The governor also proposed reforms to the state’s unemployment insurance and workers’ compensation programs that he said will save businesses $1.3 billion while increasing jobless benefits to workers for the first time in 14 years.

In a proposal likely to be opposed by some business groups, Cuomo said he would seek a $1.50 hike in the state’s hourly minimum wage, from $7.25 to $8.75 per hour.

The governor in his annual address also said he will use the state’s 10 regional economic development councils to advance an “opportunity agenda” to bring poor communities more fully into New York’s economic revitalization effort. Each council will focus on one distressed community in its region and develop strategies that address the challenges of poverty and then enable the community to compete for state funding.

Noting that many of the country’s major high-tech economic clusters owe their success to technology transfer, the governor proposed several steps to accelerate the commercialization of ideas developed in academia and create new businesses to take them to market. They include:

Innovation Hot Spots: In a competitive process, 10 high-tech incubators run by universities and the private sector will be selected as “hot spots,” tax-free zones where inventors and entrepreneurs will receive support to grow their businesses.

Innovation NY Network: To break down barriers to commercialization, the network will build collaboration among academics, venture capitalists, business leaders, patent lawyers and other professionals and entrepreneurs.

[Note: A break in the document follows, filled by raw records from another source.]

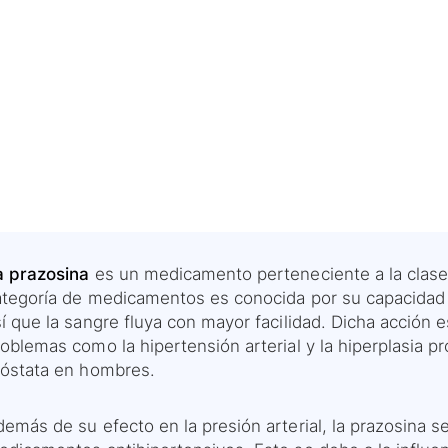
a prazosina
es un medicamento perteneciente a la clase 
ategoría de medicamentos es conocida por su capacidad p
í que la sangre fluya con mayor facilidad. Dicha acción 
oblemas como la hipertensión arterial y la hiperplasia p
róstata en hombres.
emás de su efecto en la presión arterial, la prazosina s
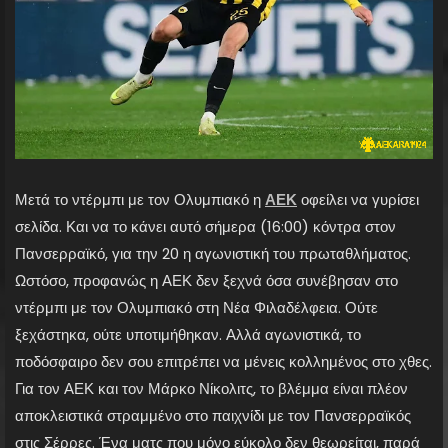
Μετά το ντέρμπι με τον Ολυμπιακό η
ΑΕΚ
οφείλει να γυρίσει
σελίδα. Και να το κάνει αυτό σήμερα (16:00) κόντρα στον
Πανσερραϊκό, για την 20 η αγωνιστική του πρωταθλήματος.
Ωστόσο, προφανώς η ΑΕΚ δεν ξεχνά όσα συνέβησαν στο
ντέρμπι με τον Ολυμπιακό στη Νέα Φιλαδέλφεια. Ούτε
ξεχάστηκα, ούτε υποτιμήθηκαν. Αλλά αγωνιστικά, το
ποδόσφαιρο δεν σου επιτρέπει να μένεις κολλημένος στο χθες.
Για τον ΑΕΚ και τον Μάρκο Νίκολιτς, το βλέμμα είναι πλέον
αποκλειστικά στραμμένο στο παιχνίδι με τον Πανσερραϊκός
στις Σέρρες. Ένα ματς που μόνο εύκολο δεν θεωρείται, παρά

Innovation Venture Capital Fund: A $50 million venture capital fund will provide incentives for successful startups to stay and grow in New York.

To make New York a national leader in building a clean tech economy program, Cuomo announced these steps:

NY Green Bank: The $1 billion fund will leverage public dollars with private sector matches to spur the clean economy.

Extend NY-Sun Solar Jobs: The program will be expanded to $150 million annually for 10 years to increase solar panel installations for homes and businesses.

Charge NY Program: The program will invest in an electric car network to reduce reliance on fossil fuels by installing a statewide network of charging stations and providing tax credits to build network infrastructure.

Cabinet-Level Energy Czar: Richard Kauffman, a senior adviser to U.S. Secretary of Energy Steven Chu, will coordinate the state’s clean tech agenda and oversee the state government’s energy portfolio.

To retool New York’s workforce, Cuomo proposed steps to “reimagine” the SUNY and CUNY community colleges to ensure the state’s job training programs produce the trained personnel that businesses need. His proposed Next Generation Job Linkage Program will connect community colleges with employers to identify the job, define the skill and provide the training for it. The state will offer performance pay by funding colleges based on student job placement.

To boost economic development upstate, the governor unveiled plans for Market NY, a new multifaceted marketing plan. It includes:

Taste-NY: The initiative will promote New York products, including creating duty-free “Taste-NY” stores across the state to market products grown and produced here.

Advertising Competition: A new $5 million advertising competition for the best regional marketing plans will be an incentive for counties to work together to forge “regional synergies.”

The Adirondack Challenge: Noting that New York has some of the best whitewater rafting in the nation, Cuomo proposed a national whitewater rafting competition in the North Country.

Destination Resorts and Casino Gaming: To increase upstate tourism, up to three casinos would be built in upstate communities. Cuomo proposed to allocate 90 percent of casino gaming revenue for education and 10 percent for municipal property tax relief.

The casino proposal will require a voter referendum.

“New York is on its way, coming back stronger than ever before, rising to meet some of the biggest challenges in our history, remaining as a progressive beacon of light to the rest of the nation, and standing out as a model of effective government,” Cuomo said in his address. “Gone are the anti-business, obstructionist, tax capital, and gridlock mentalities, replaced with an entrepreneurial government that collaboratively works together for the people and partners with the private sector to create jobs and get the economy back on track.”